Ingmar Weber is a senior scientist in the Social Computing group at the Qatar Computing Research Institute (QCRI). His interdisciplinary research uses large amounts of online data from social media and other sources to study human behavior at scale. Particular topics of interest include studying lifestyle diseases and population health, quantifying international migration using digital methods, and looking at political polarization and extremism. He has published over 100 peer-reviewed articles and his work is frequently featured in popular press. Since 2016 he has been selected as an ACM Distinguished Speaker.
As an undergraduate Dr. Weber studied mathematics at Cambridge University (1999-2003), before pursuing a PhD at the Max-Planck Institute for Computer Science (2003-2007). He subsequently held positions at the Ecole Polytechnique Federale de Lausanne (2007-2009) and Yahoo Research Barcelona (2009-2012), as well as a visiting researcher position at Microsoft Research Cambridge (summer 2008). He serves on a number of program committees for top-tier conferences in the domain of web data mining and social media analysis including ICWSM, KDD, WWW, ACL, SDM, VLDB and WebSci, as well as on the editorial board for the Journal of Web Science.
In this presentation, I’ll present research done at the Qatar Computing Research Institute on using social media for health studies. Most of my work in this domain is related to understanding lifestyle diseases such as obesity and diabetes and has a two-fold goal: (i) monitoring population health and health-related lifestyles, and (ii) combining social media and quantified self data for a more complete and holistic patient view.
Concerning population-level studies, I’ll present results on using food mentions on Twitter (CHI’15) and Instagram images (CHI’16) for modeling regional variations in obesity and diabetes rates.

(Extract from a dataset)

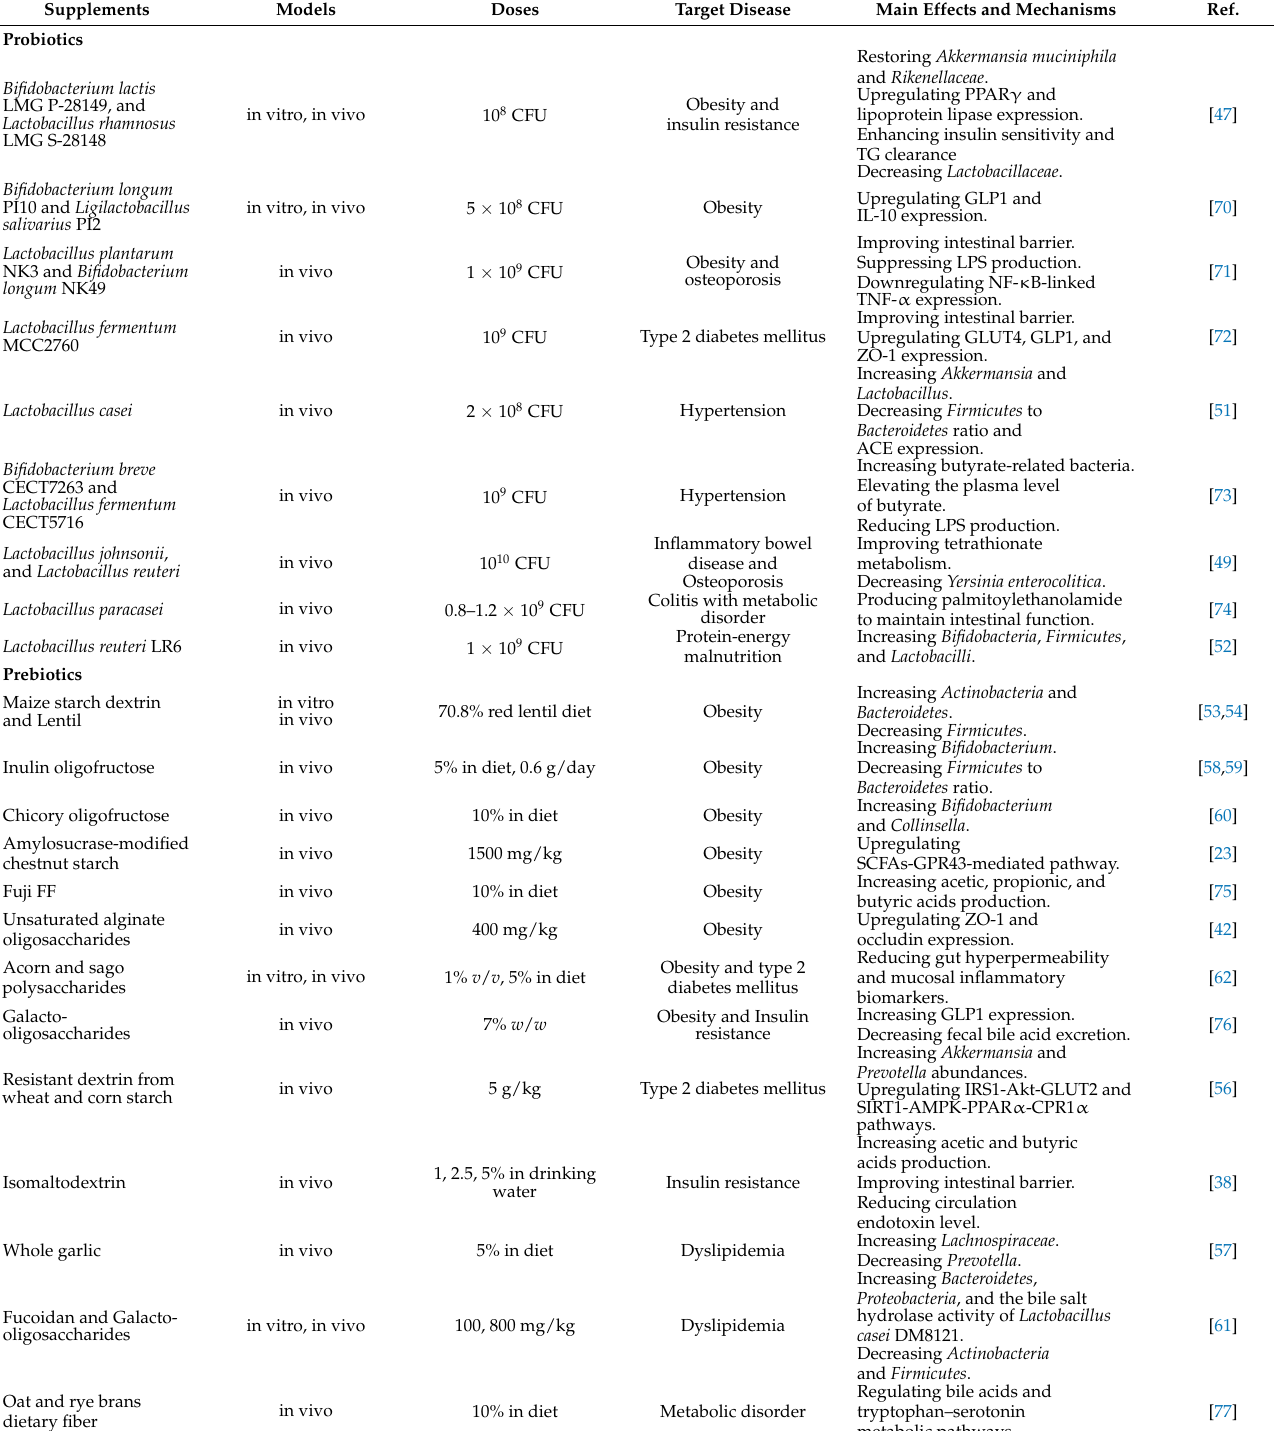
Table 1. The effects and mechanisms of probiotics, prebiotics, synbiotics, and postbiotics on metabolic diseases from experimental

I’ll also discuss a feasibility study on crowdsourcing “does this person look overweight” labels (DigitalHealth’16).
On the combination of quantified self and social media data, I’ll show how tweets from smart scales create an interesting data linking the two domains (DigitalHealth’16), how data from sleeping tracking apps on social media can be used for sleep studies (ICHI’16), and howpublic food diaries can help us predict dieting success or failure (CSCW’17, forthcoming).
If there’s time, then I’ll also discuss the aspect of behavioral change and the importance of receiving social feedback on continued participation in a weight loss subreddit (DigitalHealth’16).